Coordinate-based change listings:
= = = =

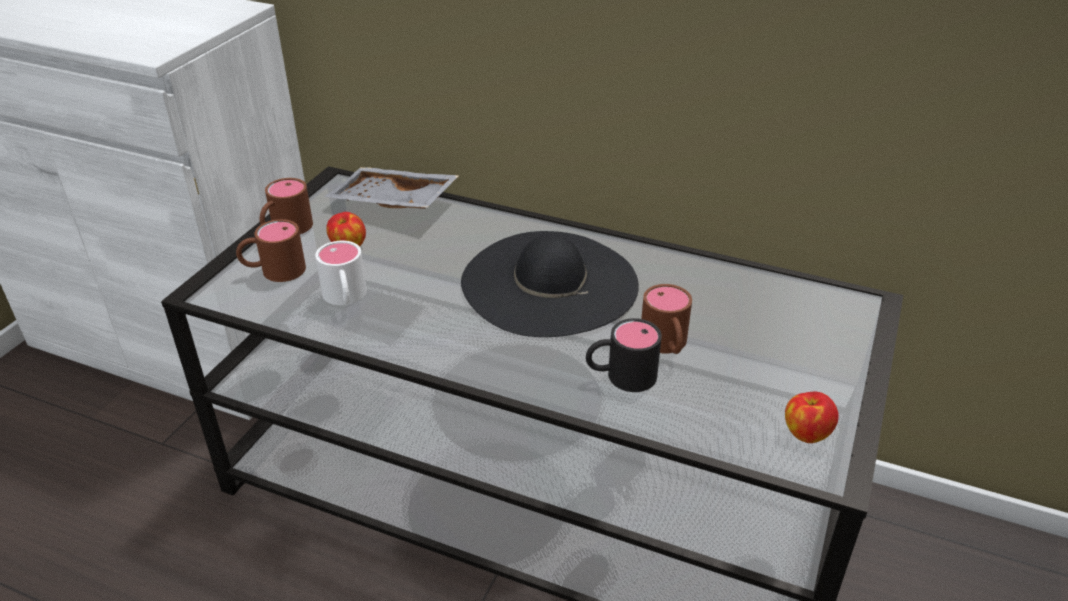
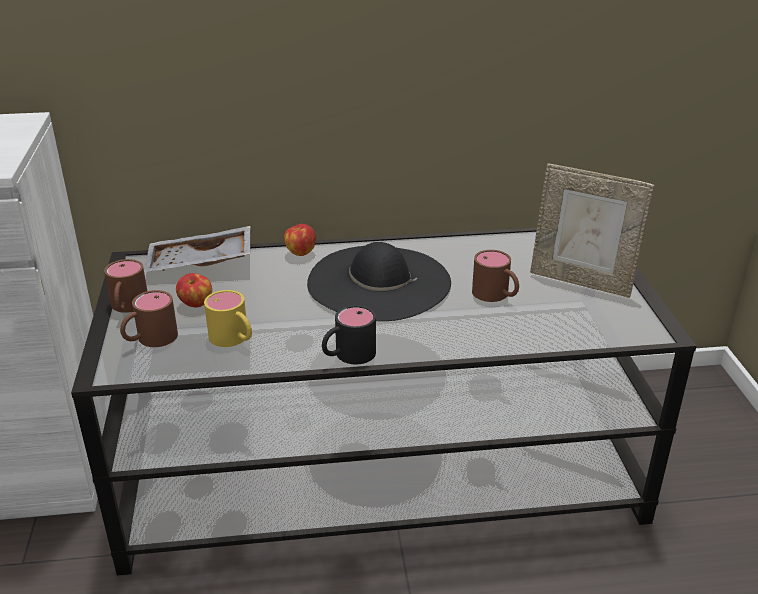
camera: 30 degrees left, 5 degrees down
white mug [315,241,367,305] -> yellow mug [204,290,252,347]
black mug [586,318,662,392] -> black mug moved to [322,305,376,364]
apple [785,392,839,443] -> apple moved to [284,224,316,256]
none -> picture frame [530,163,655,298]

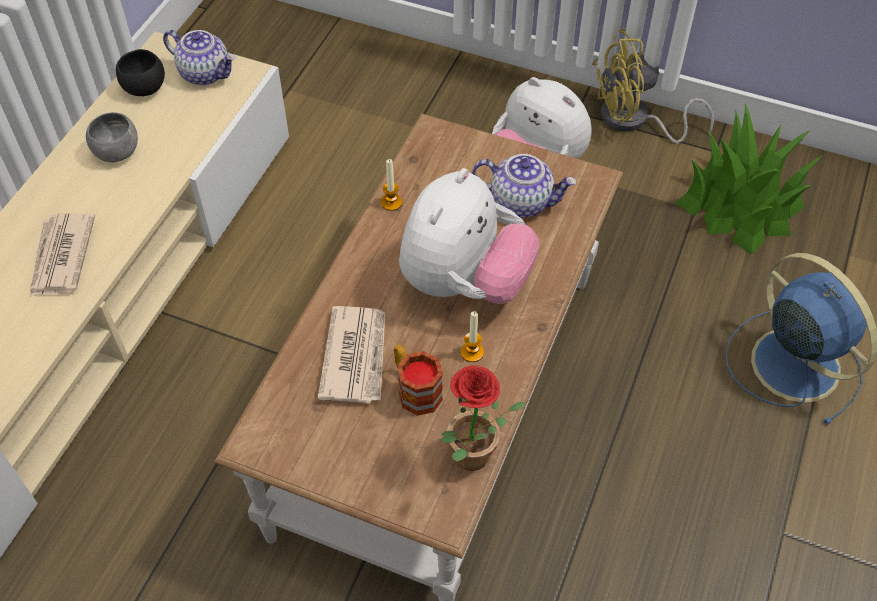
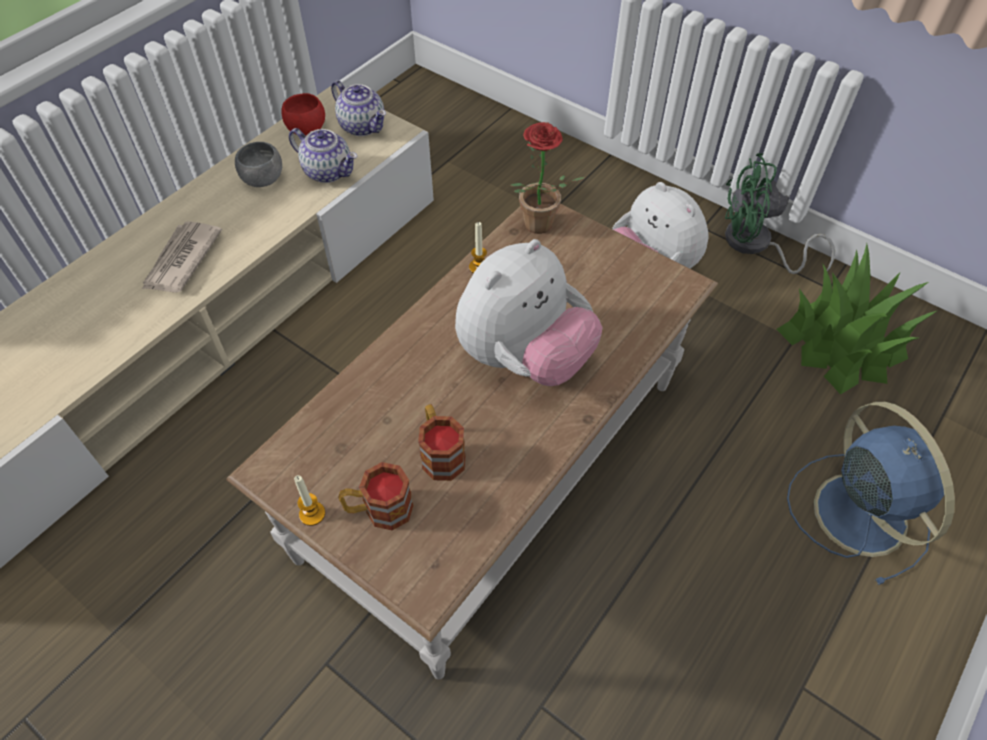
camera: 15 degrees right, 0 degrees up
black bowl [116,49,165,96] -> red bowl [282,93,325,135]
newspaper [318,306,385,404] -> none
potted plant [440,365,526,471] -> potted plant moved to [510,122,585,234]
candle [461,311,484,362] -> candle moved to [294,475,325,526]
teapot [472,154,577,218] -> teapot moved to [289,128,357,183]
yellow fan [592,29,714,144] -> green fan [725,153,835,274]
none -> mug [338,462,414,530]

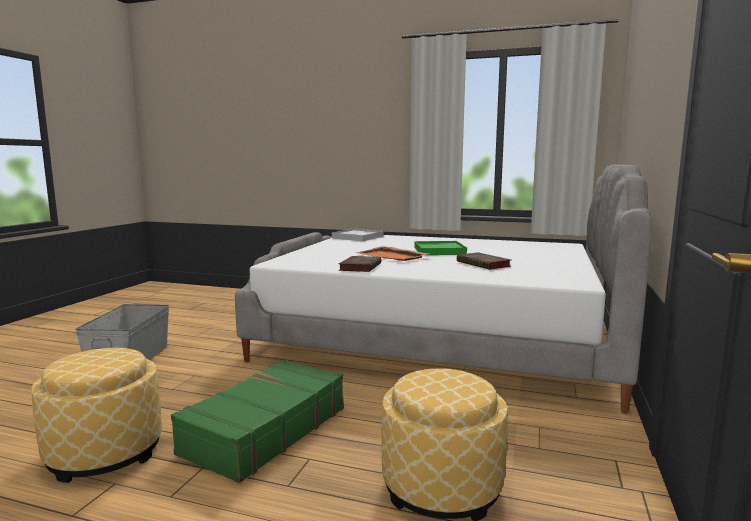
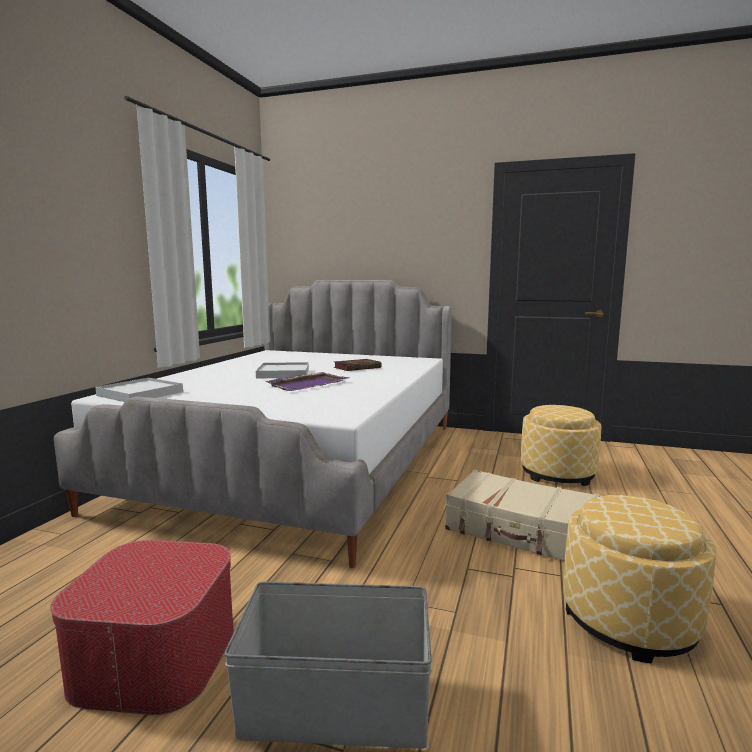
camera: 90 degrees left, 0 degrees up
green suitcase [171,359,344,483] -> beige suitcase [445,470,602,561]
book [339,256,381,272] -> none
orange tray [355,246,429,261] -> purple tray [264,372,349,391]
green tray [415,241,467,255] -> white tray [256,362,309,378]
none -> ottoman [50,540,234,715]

= = = =

Task description -> Output the records exactly, please. The pictures are not part of the copy.

Response for this exercise ->
camera: 30 degrees left, 5 degrees down
white mug [315,241,367,305] -> yellow mug [204,290,252,347]
black mug [586,318,662,392] -> black mug moved to [322,305,376,364]
apple [785,392,839,443] -> apple moved to [284,224,316,256]
none -> picture frame [530,163,655,298]

camera: 15 degrees right, 0 degrees up
black bowl [116,49,165,96] -> red bowl [282,93,325,135]
newspaper [318,306,385,404] -> none
potted plant [440,365,526,471] -> potted plant moved to [510,122,585,234]
candle [461,311,484,362] -> candle moved to [294,475,325,526]
teapot [472,154,577,218] -> teapot moved to [289,128,357,183]
yellow fan [592,29,714,144] -> green fan [725,153,835,274]
none -> mug [338,462,414,530]

camera: 90 degrees left, 0 degrees up
green suitcase [171,359,344,483] -> beige suitcase [445,470,602,561]
book [339,256,381,272] -> none
orange tray [355,246,429,261] -> purple tray [264,372,349,391]
green tray [415,241,467,255] -> white tray [256,362,309,378]
none -> ottoman [50,540,234,715]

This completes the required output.